Say how many lines in the entries below mention "wrist", with no other words.

=-=-=

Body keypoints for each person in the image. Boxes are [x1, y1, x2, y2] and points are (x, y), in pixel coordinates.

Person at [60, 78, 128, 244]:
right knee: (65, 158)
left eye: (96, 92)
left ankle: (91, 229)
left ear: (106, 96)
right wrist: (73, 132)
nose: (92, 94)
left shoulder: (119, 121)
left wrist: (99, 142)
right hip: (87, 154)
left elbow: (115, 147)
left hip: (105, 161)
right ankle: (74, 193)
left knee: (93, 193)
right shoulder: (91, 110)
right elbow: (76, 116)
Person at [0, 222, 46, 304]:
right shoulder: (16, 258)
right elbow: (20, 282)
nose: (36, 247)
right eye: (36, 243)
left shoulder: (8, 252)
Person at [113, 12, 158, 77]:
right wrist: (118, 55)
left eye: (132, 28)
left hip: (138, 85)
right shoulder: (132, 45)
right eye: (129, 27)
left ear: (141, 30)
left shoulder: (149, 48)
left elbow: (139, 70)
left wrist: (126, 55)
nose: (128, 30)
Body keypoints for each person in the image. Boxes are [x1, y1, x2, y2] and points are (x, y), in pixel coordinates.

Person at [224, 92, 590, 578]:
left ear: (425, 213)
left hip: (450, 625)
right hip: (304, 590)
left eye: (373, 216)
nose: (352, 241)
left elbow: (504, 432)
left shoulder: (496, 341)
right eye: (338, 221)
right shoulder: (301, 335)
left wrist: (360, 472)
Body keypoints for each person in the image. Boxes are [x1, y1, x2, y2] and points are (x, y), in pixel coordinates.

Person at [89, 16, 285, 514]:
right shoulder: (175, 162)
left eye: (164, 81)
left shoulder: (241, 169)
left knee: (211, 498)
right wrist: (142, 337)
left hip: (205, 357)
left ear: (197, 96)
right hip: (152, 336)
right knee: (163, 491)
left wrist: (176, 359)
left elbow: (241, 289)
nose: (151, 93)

=-=-=

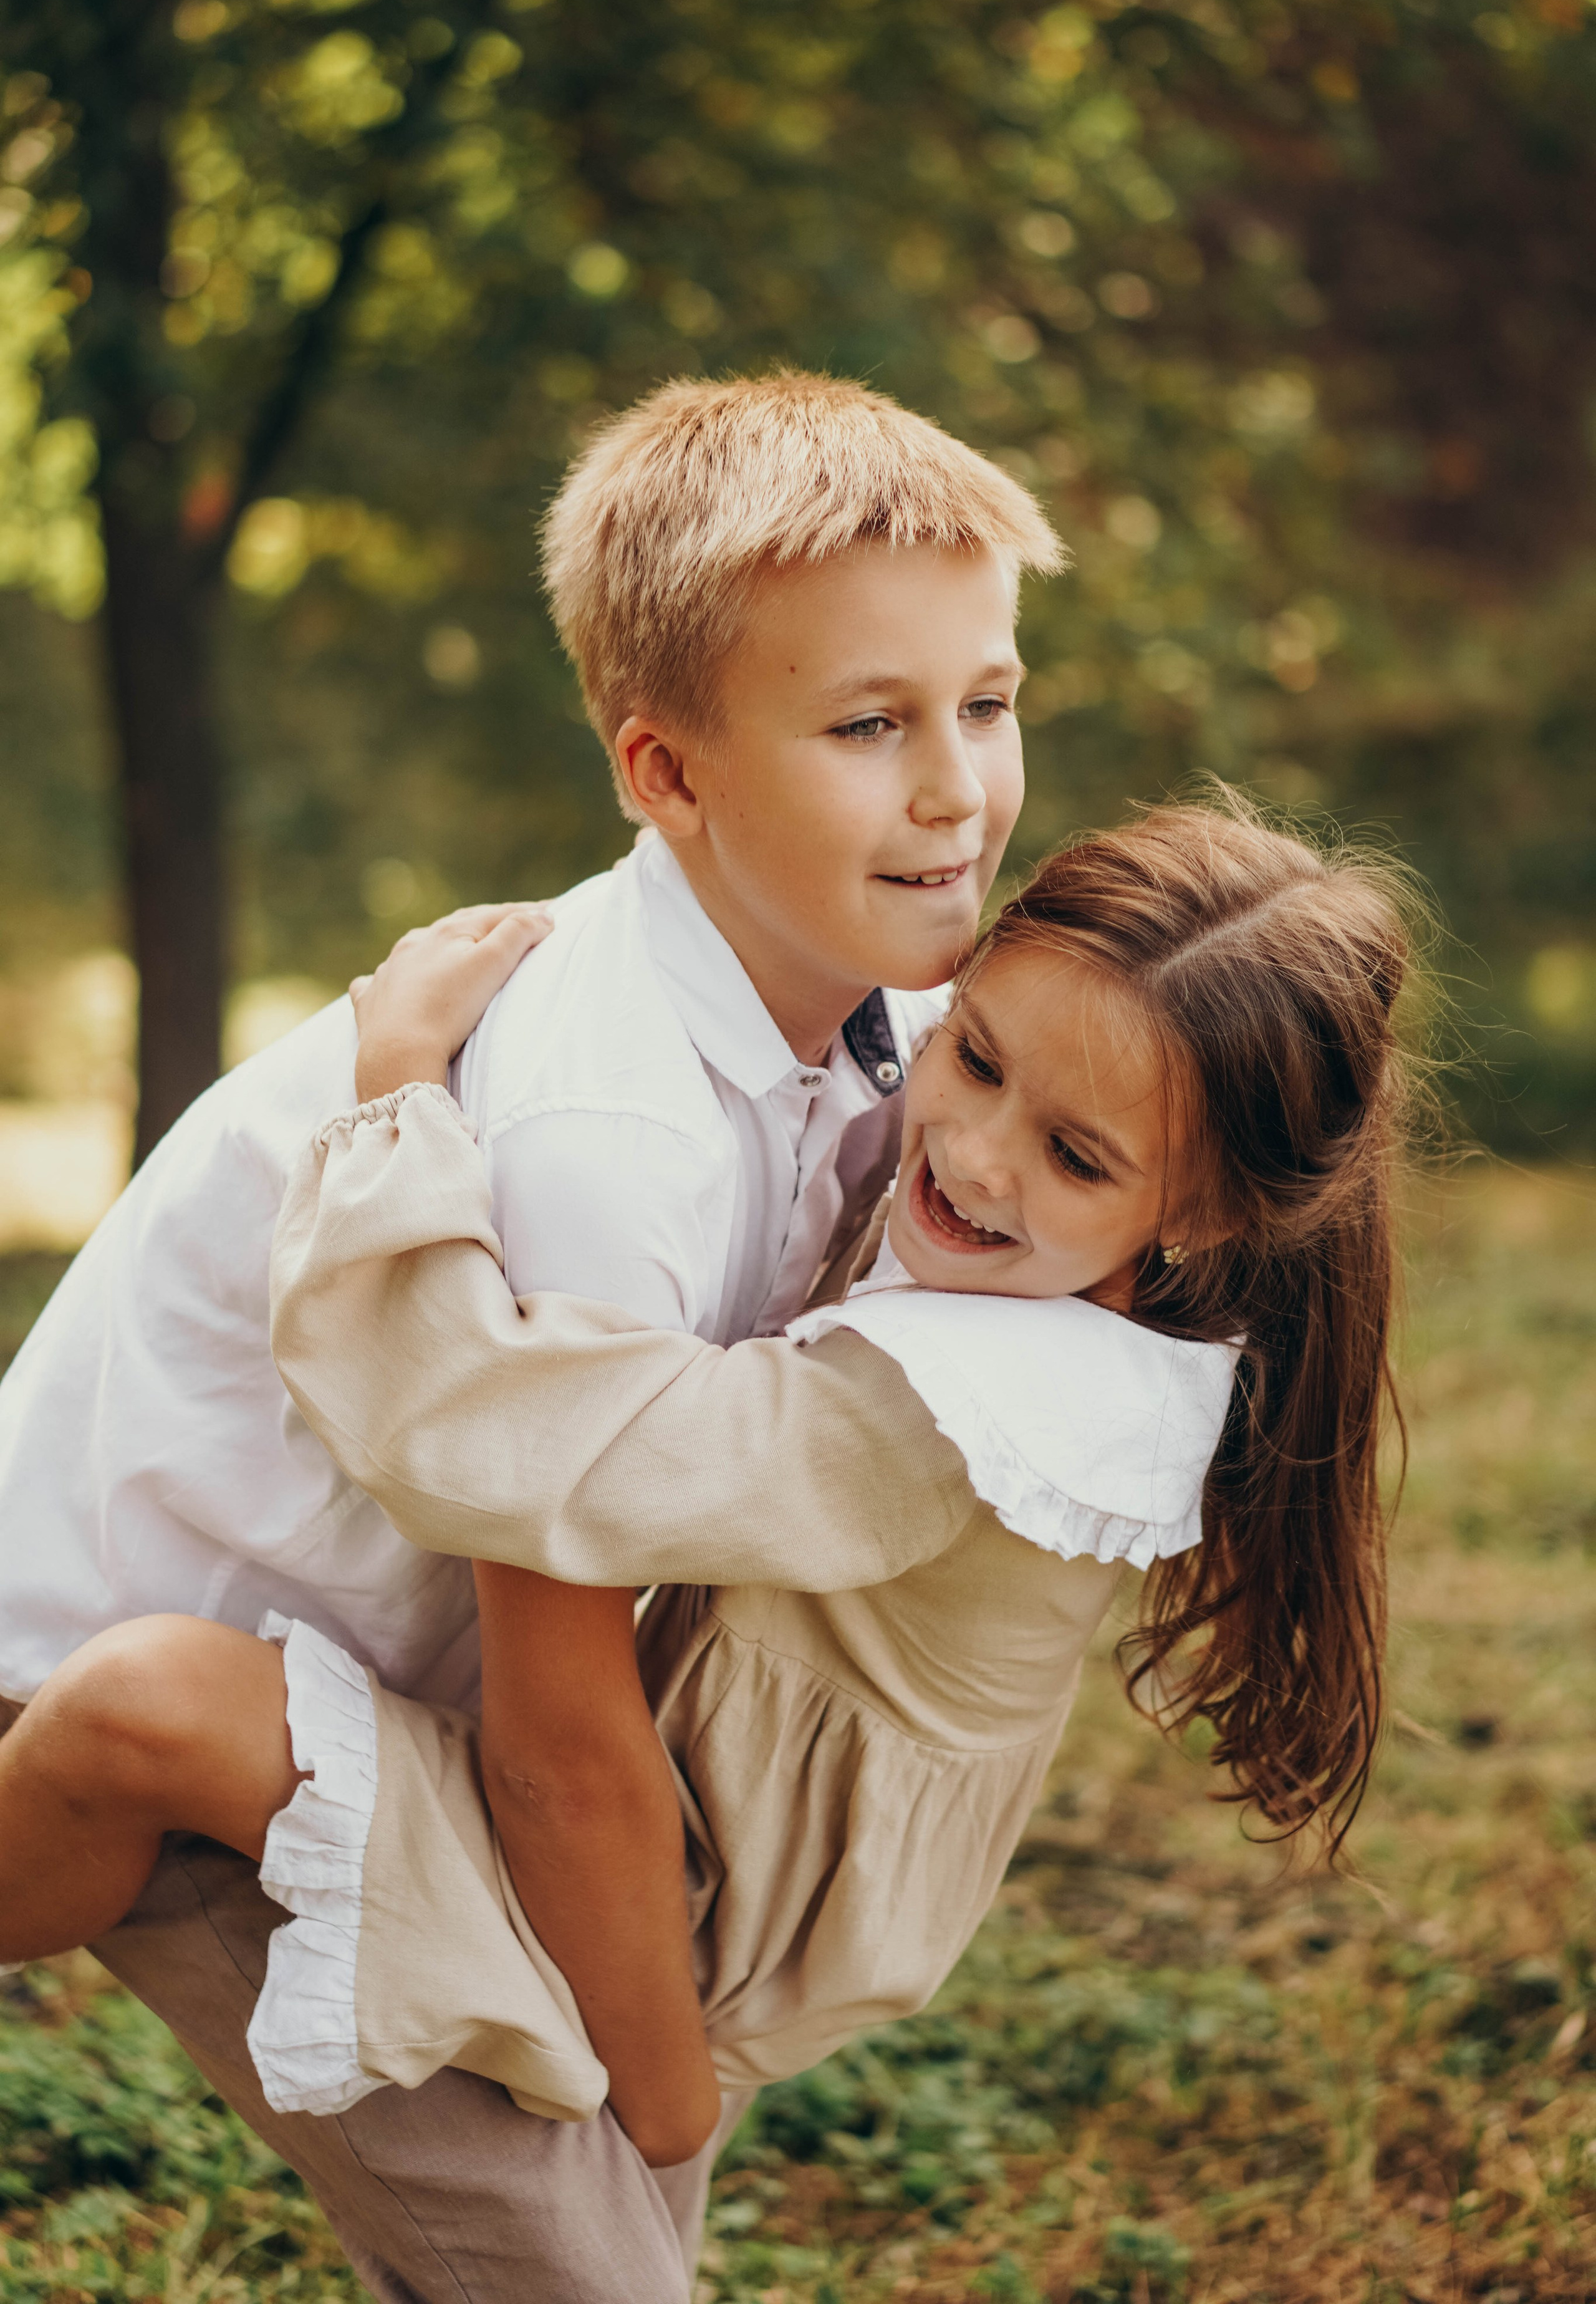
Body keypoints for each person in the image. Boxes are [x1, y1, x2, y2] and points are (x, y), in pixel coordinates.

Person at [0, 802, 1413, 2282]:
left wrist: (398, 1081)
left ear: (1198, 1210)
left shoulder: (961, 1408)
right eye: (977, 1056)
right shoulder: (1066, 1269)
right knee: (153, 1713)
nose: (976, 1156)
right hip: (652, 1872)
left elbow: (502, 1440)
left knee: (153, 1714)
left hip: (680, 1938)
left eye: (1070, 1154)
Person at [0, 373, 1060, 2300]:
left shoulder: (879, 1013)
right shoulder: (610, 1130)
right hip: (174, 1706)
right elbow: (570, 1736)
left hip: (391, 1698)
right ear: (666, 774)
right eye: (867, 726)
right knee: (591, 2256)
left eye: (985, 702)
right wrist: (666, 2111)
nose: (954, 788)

=-=-=

**ANSWER BOX**
9